** Opening DATA block **

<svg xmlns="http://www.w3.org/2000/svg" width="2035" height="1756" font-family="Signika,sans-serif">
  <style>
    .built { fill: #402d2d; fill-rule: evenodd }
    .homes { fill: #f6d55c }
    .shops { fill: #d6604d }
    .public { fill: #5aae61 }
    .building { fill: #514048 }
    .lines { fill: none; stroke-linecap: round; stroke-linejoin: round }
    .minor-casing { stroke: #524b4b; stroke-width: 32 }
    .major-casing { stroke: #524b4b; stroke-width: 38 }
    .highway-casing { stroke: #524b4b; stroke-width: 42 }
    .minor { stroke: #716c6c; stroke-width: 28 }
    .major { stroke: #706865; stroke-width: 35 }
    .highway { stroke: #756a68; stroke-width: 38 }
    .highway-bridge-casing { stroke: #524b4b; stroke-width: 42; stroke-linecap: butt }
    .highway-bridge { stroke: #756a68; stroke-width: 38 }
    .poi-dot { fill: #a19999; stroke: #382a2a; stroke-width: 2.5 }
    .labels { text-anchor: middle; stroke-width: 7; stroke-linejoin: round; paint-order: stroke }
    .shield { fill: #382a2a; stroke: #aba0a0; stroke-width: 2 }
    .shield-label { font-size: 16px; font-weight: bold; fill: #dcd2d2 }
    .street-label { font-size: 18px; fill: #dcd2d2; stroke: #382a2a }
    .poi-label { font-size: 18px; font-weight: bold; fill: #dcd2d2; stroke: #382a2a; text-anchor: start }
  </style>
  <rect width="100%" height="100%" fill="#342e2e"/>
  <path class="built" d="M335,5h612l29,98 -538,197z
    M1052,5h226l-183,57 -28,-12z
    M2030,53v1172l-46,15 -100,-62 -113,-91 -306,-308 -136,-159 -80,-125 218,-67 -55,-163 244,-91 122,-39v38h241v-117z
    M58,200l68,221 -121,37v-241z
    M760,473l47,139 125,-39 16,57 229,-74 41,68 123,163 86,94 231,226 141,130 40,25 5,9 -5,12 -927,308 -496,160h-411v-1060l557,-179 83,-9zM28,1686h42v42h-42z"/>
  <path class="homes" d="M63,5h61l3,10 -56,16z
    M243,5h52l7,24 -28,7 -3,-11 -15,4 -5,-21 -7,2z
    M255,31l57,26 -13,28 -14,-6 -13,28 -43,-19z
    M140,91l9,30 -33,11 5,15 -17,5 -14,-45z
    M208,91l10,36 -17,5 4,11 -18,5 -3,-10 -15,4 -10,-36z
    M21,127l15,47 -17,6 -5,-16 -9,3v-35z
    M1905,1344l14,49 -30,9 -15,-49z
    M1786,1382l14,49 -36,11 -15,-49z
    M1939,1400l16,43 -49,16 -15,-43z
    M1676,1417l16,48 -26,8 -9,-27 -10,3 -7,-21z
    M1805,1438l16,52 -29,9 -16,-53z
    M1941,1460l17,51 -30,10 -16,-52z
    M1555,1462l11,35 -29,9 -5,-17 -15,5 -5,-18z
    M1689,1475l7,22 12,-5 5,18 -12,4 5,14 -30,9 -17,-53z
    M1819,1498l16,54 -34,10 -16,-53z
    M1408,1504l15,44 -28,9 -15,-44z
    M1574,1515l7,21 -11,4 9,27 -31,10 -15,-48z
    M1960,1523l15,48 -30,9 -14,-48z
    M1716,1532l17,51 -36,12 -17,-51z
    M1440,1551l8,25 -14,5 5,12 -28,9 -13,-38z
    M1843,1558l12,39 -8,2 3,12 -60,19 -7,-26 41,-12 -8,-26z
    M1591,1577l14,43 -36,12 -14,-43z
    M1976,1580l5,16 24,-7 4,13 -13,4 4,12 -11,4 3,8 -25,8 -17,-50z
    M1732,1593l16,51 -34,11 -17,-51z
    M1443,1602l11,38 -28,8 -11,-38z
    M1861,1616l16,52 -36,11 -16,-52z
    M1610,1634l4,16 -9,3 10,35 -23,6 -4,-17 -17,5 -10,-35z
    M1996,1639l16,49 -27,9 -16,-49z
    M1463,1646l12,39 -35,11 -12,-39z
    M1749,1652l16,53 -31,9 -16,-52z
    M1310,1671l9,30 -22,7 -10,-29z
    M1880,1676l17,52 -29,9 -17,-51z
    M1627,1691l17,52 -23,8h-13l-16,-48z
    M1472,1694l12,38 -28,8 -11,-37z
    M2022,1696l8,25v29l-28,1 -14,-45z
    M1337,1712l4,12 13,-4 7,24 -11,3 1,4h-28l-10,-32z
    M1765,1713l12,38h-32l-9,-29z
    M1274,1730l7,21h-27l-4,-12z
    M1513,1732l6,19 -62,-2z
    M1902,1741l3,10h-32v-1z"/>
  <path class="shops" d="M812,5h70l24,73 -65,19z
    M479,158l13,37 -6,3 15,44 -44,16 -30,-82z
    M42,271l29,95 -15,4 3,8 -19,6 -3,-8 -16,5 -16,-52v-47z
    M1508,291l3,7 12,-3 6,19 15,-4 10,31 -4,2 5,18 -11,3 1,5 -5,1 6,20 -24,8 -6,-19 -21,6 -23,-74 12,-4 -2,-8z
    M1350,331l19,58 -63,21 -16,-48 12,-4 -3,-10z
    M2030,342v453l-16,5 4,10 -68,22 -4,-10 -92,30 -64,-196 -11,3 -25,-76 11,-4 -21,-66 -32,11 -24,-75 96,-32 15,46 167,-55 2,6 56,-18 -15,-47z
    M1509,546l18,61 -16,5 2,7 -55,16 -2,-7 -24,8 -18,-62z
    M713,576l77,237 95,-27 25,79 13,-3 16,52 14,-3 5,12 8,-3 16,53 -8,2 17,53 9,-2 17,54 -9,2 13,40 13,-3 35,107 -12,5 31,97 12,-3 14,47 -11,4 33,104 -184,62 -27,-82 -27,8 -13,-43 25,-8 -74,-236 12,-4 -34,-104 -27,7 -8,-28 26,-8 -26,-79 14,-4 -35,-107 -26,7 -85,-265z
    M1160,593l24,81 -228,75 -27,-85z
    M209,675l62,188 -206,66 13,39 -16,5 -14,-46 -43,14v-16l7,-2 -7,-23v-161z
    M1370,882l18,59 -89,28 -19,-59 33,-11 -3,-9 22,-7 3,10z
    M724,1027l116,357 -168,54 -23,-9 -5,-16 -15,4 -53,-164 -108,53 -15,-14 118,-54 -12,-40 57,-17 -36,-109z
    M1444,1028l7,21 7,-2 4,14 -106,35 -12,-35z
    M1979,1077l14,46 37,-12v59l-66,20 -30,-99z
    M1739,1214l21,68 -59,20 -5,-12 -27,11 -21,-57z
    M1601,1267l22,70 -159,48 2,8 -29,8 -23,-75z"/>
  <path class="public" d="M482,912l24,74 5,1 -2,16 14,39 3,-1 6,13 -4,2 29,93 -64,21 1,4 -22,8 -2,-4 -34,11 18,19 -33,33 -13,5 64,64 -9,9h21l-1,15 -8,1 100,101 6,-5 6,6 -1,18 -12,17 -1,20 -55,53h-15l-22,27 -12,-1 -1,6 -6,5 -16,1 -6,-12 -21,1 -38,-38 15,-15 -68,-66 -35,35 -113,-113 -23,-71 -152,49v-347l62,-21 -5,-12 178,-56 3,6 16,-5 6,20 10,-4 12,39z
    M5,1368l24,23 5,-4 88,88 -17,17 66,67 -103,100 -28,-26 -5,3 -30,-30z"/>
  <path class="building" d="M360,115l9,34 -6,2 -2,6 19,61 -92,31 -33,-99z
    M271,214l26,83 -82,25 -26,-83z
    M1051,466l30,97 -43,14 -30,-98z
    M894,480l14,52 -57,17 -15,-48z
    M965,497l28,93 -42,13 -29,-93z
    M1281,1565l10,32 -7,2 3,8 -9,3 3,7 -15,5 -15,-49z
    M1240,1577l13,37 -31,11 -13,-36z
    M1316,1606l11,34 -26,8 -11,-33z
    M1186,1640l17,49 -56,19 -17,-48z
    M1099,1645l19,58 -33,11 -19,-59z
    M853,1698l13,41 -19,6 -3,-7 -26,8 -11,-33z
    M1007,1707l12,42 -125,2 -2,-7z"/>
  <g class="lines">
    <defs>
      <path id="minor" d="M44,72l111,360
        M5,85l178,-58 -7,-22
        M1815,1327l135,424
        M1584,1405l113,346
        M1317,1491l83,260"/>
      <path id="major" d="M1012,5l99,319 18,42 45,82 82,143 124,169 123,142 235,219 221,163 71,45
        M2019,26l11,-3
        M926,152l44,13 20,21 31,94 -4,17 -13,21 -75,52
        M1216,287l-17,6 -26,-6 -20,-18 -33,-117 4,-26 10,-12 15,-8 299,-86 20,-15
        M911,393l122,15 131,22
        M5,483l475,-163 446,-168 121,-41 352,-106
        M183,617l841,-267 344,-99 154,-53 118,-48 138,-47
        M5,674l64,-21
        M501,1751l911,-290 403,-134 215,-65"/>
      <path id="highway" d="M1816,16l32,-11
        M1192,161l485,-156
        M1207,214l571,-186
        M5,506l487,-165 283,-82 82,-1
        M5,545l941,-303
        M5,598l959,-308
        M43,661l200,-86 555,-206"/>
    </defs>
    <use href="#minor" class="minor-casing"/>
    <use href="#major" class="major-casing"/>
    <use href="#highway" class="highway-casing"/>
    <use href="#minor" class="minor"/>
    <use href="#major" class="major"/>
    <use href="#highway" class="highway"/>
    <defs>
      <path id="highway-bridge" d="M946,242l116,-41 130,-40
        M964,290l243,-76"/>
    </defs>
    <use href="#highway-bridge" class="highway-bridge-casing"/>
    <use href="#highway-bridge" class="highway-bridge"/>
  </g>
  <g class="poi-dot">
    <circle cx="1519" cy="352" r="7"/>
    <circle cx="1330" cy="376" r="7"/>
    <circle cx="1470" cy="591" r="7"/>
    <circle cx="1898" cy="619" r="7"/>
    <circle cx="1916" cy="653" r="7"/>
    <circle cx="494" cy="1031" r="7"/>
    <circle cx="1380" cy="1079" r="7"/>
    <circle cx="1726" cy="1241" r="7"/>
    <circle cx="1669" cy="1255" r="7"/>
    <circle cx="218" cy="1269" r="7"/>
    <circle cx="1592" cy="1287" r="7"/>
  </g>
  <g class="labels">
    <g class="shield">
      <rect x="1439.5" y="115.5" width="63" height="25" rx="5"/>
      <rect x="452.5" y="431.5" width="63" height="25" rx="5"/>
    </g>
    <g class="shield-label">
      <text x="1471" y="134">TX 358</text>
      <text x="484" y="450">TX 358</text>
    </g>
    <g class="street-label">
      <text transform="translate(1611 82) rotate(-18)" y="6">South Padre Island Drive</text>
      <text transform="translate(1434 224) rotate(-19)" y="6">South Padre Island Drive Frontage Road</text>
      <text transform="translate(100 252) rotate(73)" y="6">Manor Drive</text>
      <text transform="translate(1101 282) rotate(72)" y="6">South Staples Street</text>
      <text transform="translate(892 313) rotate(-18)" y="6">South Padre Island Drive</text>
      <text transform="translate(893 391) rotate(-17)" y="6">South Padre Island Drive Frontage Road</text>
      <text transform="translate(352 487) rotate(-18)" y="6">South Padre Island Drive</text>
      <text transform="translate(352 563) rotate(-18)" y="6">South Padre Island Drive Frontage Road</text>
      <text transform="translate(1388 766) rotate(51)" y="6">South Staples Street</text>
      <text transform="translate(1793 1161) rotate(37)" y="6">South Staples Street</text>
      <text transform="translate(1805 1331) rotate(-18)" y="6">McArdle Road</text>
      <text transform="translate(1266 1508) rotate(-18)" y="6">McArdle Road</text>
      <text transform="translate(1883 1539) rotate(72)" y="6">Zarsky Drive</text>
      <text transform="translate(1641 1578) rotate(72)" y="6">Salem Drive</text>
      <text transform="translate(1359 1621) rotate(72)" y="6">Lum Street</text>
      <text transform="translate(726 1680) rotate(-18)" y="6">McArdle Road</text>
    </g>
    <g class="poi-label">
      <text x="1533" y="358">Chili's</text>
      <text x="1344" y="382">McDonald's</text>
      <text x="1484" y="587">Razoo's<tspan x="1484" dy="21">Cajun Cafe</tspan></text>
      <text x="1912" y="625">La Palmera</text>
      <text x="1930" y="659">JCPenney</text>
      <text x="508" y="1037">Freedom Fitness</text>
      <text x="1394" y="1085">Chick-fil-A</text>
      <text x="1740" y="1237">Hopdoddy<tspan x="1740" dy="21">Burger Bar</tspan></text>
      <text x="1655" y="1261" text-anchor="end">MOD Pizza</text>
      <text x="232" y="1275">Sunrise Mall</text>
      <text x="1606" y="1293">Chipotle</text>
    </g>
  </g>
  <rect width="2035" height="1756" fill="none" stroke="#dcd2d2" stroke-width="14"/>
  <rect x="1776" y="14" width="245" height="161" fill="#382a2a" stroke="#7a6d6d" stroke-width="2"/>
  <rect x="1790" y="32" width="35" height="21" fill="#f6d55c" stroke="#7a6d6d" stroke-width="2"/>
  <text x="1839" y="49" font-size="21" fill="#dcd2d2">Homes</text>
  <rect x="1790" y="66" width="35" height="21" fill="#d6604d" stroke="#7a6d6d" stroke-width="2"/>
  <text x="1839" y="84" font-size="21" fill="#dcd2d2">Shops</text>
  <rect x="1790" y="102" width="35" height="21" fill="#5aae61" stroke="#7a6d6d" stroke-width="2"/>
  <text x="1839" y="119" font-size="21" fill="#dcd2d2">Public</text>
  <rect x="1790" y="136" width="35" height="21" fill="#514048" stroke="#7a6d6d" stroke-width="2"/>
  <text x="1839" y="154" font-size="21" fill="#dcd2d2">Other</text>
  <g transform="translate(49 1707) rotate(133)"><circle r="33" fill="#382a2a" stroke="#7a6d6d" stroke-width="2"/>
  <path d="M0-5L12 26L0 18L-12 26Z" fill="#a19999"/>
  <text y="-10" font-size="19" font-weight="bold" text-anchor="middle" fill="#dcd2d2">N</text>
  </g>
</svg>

** Closing DATA block **

■ **WHAT YOU NEED TO DO**:
From the material above, copy each line that includes the word "lines".

■ **EXERCISE RESULT**:
    .lines { fill: none; stroke-linecap: round; stroke-linejoin: round }
  <g class="lines">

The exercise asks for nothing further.